Он не договорил, и Мак понял, что Экселенц и сам не знает, что будет видно.

– Основная твоя задача – держи связь с Абалкиным. При малейшей угрозе прими все меры, чтобы выдернуть его с Островов, пока он не попал на алтарь Владыки Глубин. Наши сотрудники в Хонти обойдутся без твоих мудрых указаний: они там давно сидят – обжились, пустили корни, и делают своё дело, не привлекая к себе ненужного внимания. Ну, а здесь, в Республике, ты и сам знаешь, что делать – то же, что ты делал до сих пор. Авторитет твой достаточно высок, опереться можешь на старых проверенных людей вроде Зефа или Вепря, на моих молодогвардейцев и на твоих учеников. Неделя – срок небольшой, не думаю, что умники из Временного Совета ухитрятся что-нибудь учудить, однако посматривай за ними в оба глаза. И нет худа без добра – я согласую на Земле вопрос о внесении некоторых, гхм, изменений в набор основополагающих ценностей, которые мы прививаем саракшианам.

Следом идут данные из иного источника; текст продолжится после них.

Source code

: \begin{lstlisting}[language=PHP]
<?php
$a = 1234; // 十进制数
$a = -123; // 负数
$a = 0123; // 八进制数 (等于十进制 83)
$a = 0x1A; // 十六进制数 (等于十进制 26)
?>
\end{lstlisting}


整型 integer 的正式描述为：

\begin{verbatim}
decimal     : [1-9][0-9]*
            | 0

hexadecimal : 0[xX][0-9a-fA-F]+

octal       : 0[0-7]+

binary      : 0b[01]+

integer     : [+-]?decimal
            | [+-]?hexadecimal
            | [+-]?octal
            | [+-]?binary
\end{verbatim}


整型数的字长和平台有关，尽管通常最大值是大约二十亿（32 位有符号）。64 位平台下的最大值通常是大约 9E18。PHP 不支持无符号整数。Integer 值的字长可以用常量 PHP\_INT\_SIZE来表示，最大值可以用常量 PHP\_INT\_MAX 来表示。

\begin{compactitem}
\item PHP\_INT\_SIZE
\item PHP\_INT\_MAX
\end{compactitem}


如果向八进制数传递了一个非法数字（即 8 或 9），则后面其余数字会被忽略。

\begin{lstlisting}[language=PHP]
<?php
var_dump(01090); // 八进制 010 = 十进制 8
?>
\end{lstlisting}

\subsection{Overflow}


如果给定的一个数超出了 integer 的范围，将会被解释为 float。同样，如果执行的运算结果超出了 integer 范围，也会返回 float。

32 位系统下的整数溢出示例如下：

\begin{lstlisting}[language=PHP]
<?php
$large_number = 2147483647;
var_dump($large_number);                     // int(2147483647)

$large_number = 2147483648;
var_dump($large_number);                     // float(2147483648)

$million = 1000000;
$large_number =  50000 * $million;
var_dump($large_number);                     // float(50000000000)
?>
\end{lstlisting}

– Что вы имеете в виду, Рудольф?

– Как бы твои хорошие ученики, Святой Мак, не стали слишком хорошими. Что они будут делать, если до границ нашей Республики докатятся те же песчаные варвары? Вот то-то и оно… Нет, конечно, общие контуры «морального кодекса» должны остаться теми же, но кое-какие дополнения необходимы. Об этом мы с тобой поговорим поподробнее после моего возвращения.

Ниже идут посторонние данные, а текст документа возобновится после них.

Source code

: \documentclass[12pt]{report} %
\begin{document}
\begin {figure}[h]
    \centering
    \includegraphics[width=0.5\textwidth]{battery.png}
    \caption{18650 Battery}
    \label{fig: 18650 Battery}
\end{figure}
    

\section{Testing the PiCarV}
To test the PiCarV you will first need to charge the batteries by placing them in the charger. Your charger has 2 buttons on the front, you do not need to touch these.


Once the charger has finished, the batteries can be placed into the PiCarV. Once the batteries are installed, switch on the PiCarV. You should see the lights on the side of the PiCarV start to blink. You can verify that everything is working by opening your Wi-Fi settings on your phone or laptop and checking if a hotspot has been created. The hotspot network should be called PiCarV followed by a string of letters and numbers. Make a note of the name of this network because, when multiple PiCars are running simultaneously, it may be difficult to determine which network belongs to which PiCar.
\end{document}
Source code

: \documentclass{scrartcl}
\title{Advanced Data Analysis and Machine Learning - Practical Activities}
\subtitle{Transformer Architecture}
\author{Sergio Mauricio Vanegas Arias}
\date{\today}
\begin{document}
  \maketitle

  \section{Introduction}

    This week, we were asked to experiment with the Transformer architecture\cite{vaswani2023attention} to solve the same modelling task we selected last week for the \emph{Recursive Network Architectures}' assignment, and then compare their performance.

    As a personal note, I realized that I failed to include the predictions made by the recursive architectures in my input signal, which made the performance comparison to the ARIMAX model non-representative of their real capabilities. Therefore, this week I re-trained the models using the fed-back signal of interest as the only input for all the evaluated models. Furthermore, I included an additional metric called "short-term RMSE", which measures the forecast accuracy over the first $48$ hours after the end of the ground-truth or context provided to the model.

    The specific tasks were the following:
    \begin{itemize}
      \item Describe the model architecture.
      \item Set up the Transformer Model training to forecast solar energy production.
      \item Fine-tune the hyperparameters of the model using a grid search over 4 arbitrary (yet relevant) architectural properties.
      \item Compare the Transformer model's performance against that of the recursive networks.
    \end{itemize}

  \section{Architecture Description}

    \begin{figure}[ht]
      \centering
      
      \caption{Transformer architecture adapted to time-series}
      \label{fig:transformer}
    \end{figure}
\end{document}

Сикорски говорил ровным и бесцветным тоном, но Каммерер видел, что Рудольфа одолевает беспокойство. Максиму и самому было не по себе – что это за вызов такой ни с того, ни с сего?

…Странник отсутствовал десять дней, за которые на Саракше не случилось ничего из ряда вон выходящего. Всё было спокойно, исполинская машина, запущенная прогрессорами-землянами, крутилась без сбоев, но Максим весь извёлся, ожидая возвращения шефа. Нет, он отнюдь не боялся ответственности, свалившейся на его плечи, – он подспудно ждал чего-то, что в корне всё изменит. И Каммерер не ошибся.

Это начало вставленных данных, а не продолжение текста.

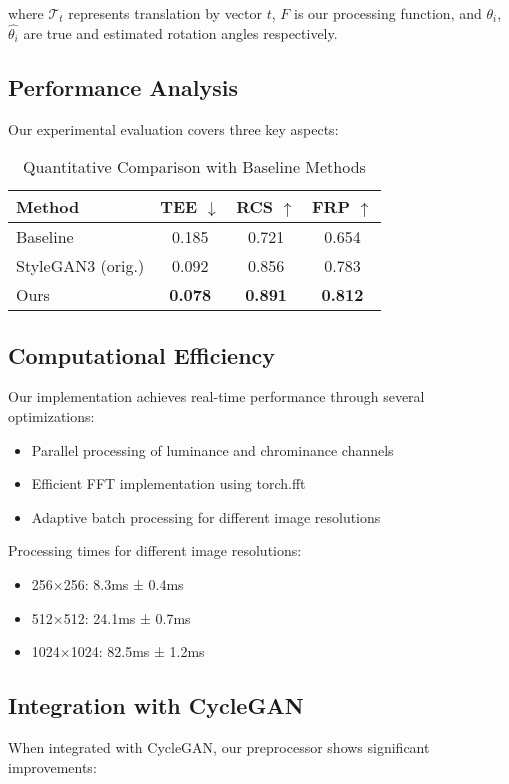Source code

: \documentclass{article}
\begin{document}
where $\mathcal{T}_t$ represents translation by vector $t$, $F$ is our processing function, and $\theta_i$, $\hat{\theta_i}$ are true and estimated rotation angles respectively.

\subsection{Performance Analysis}
Our experimental evaluation covers three key aspects:

\begin{table}[h]
\centering
\caption{Quantitative Comparison with Baseline Methods}
\begin{tabular}{lccc}
\hline
Method & TEE $\downarrow$ & RCS $\uparrow$ & FRP $\uparrow$ \\
\hline
Baseline & 0.185 & 0.721 & 0.654 \\
StyleGAN3 (orig.) & 0.092 & 0.856 & 0.783 \\
Ours & \textbf{0.078} & \textbf{0.891} & \textbf{0.812} \\
\hline
\end{tabular}
\end{table}

\subsection{Computational Efficiency}
Our implementation achieves real-time performance through several optimizations:

\begin{itemize}
\item Parallel processing of luminance and chrominance channels
\item Efficient FFT implementation using torch.fft
\item Adaptive batch processing for different image resolutions
\end{itemize}

Processing times for different image resolutions:
\begin{itemize}
\item 256×256: 8.3ms ± 0.4ms
\item 512×512: 24.1ms ± 0.7ms
\item 1024×1024: 82.5ms ± 1.2ms
\end{itemize}

\subsection{Integration with CycleGAN}
When integrated with CycleGAN, our preprocessor shows significant improvements:
\end{document}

Когда он увидел вернувшегося Сикорски, то не сразу его узнал. Экселенц выглядел скверно, он осунулся и резко постарел.

– Меня отзывают с Саракша, – сообщил он, как только они с Маком остались наедине. – КОМКОН принял такое решение.

– А причина, Экселенц?

– Причина? – Сикорски криво улыбнулся. – Руководство сочло, что моё дальнейшее пребывание на посту главы прогрессорской миссии Земли на Саракше нецелесообразно. Я, по мнению КОМКОНа, проявил склонность к явному диктаторству, выразившуюся в казнях и массовых репрессиях, что является недопустимым, поскольку противоречит духу земного гуманизма. Не могу понять, – добавил он с горечью, – почему меня обвиняют в этом именно сейчас, хотя раньше я делал примерно то же самое, и мои действия одобрялись. Более того, – он поднял голову, и Максим увидел, что зелёные глаза шефа подёрнуты дымной поволокой усталости, – принято решение свернуть программу «Просветление».

– Как свернуть? – поразился Каммерер.